4月末から5月初旬まで約2週間ヨーロッパに滞在していた。(再婚)の新婚旅行という位置付けだが、キャリアに不確実性があるうえ、資格試験も忙しい時期に正直に言えば、ストレスフリーの状態で旅を楽しむ心境ではなかった。一方で、近い将来の出産や子育てを考えると今行動しなければ今後なかなかチャンスがないのも事実だった。
今回の目的地はヴェネツィア、インスブルックとベルリンの3地で、ヴェネツィアから鉄道で北上し、ベルリンから飛行機でヴェネツィアに戻って帰国する流れだった。正規ホテルをほとんど使わず、民泊(Airbnb)を中心に宿泊していた。ゴンドラに乗りたい、ブランデンブルク門を見たい、といったアバウトな目標以外一切計画しておらず、行き当たりばったりな旅にした。
ヴェネツィア

ヴェネツィアの旅に関して基本的にARIAの聖地巡礼が目的で、遠い約束に区切りをつける一種の「宗教的」行為だった。そのためにARIAの旧単行本の最終巻を持参していた。船乗り(ゴンドリエーレ)がほとんど男性であることを事前に理解しているし、本島の運河が少々臭うことも許容範囲内だった。
ゴンドラの料金は、30分のツアーで90ユーロという政府が定めた相場らしい。支払いは現金のみ。実際乗ってみた感想としては、ARIAに興味なければ乗らなかったと思う。当たったゴンドリエーレは基本的にフレンドリーだけど、途中3回ぐらい電話していた。見どころを紹介してくれたが、英語が下手で何を話しているか半分程度しか聞き取れない。私より英語が得意な妻も同感だった。ご本人に悪いけど、これは私の素直な感想である。
サンマルコ広場には、鐘楼に面してテラス席を設けている生演奏付きカフェは3軒ある。基本的にどのメニューもプレミアム値段になっているから、ガチ食事ではなく、場所代だと思ってコーヒー一杯(おかわりもフルプライス)にとどまって楽しむことをおすすめする。
ヴェネツィアの最終日、誰もいない袋小路でギリギリまでペット用品ショップの猫と触れ合っていた。猫ちゃんに首輪が付いていたから、野良猫ではないことがすぐわかった。

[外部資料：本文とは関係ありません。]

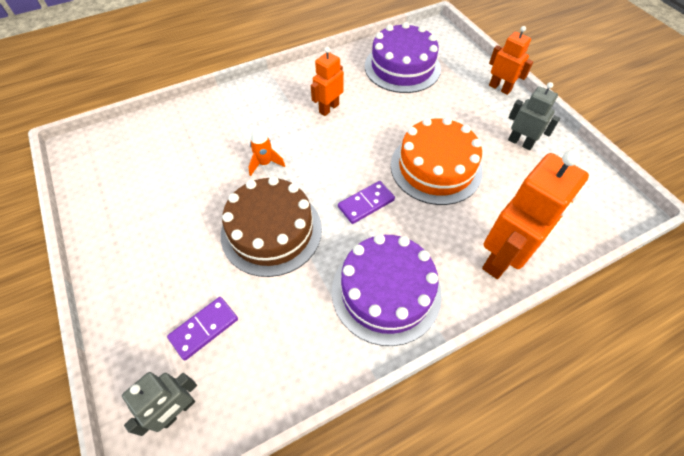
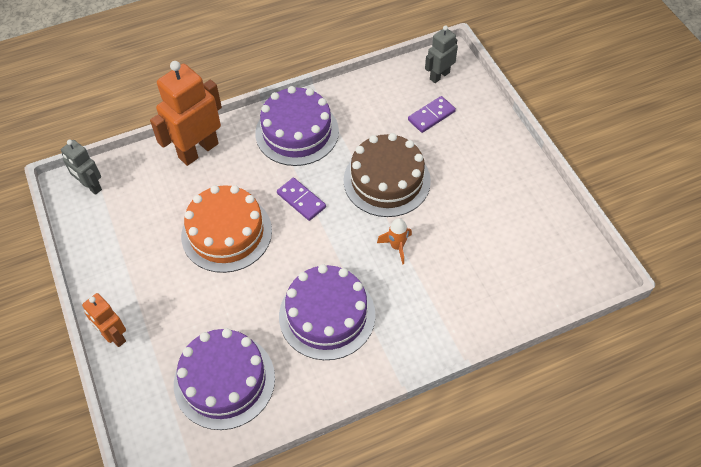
camera: 175 degrees left, 0 degrees up
orange robot [311,47,344,116] -> purple cake [279,264,375,360]
purple domino [338,181,395,224] -> purple domino turned 75 degrees clockwise [277,178,326,221]
grey robot [508,82,560,150] -> grey robot moved to [61,140,102,195]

お店にもう1匹猫が居たが、店主の雰囲気に少し違和感を覚えたので、さっさと退散した。後でGoogle口コミを見たら、どうも店主のメンタルに問題があるらしく、観光客に乱暴な態度を取るコメントが多かった。

インスブルック
ベルリンへの中間地点として適当に選んで泊まってみたが、結果的に大当たりだった。小さい町だけど、大きな駅を持っている。アルプス山脈に囲まれており、どの方向を見ても山が広がっていた。動物園を回った後勘違いでケーブルカーで山頂まで行ってしまったが、絶景を見えて満喫した。雪も溶けない高度だったから、さすがにシャツ一枚がきつかった。住民がものすごくフレンドリーで困っている顔したらすぐ誰かが助けてくれる。

ベルリン
ベルリンに着いた日に小雨もあり、変な花粉(?)果実(?)が飛散している地域に入ってしまって咳が止まらず、第一印象が最悪だった。事前予約した国会議事堂に入れたし、ブランデンブルク門も見えて当初の目的を達成できた。妻はなぜか東ドイツやベルリンの壁に興味があって、DDR博物館を訪ねた。バスも電車もチケットを見る人が居なかった。
現地食の重さでベルリン入りの時点でお腹がとくに限界に達したので、ドイツ料理というより和食や中華を中心に諸国料理に手を出していた。一部認定店以外、基本的に東南アジア系の人が和食をやっているようだ。接客態度がいまいちだが、味は基本的に合っている。百貨店のKaDeWeで食べたドイツ料理(?)のザリガニバーガーが美味しかった。

(ミュンヘン)
遅延が有名なドイツ系電車に大胆なスケジュールを組み、ミュンヘンで乗り換えることに成功したのも、すごく不快な出来事に会ってしまった。駅の売店からパンとコーヒーを買おうと、咄嗟に「アメリカーノ」を注文した。アジア系店員がすごく不機嫌そうな顔で「Kaffee?」を聞かれたが、隣の白人おばさんに何かを言われたか急に調子に乗って笑いながら「We’re German!」を連呼していた。それから一方的にドイツ語を喋り、英語を拒否する様子を見せられた。このアジア系店員の仕草や見た目で判断するとおそらく中華系であろうと思うが、白人でもないのになぜそんな失礼なことをするか、いまだに理解できない。思えば以前ニューヨークのお店でもアジア系の人に難癖を付けられた経験があって、コンプレックスなのではと思ってしまう。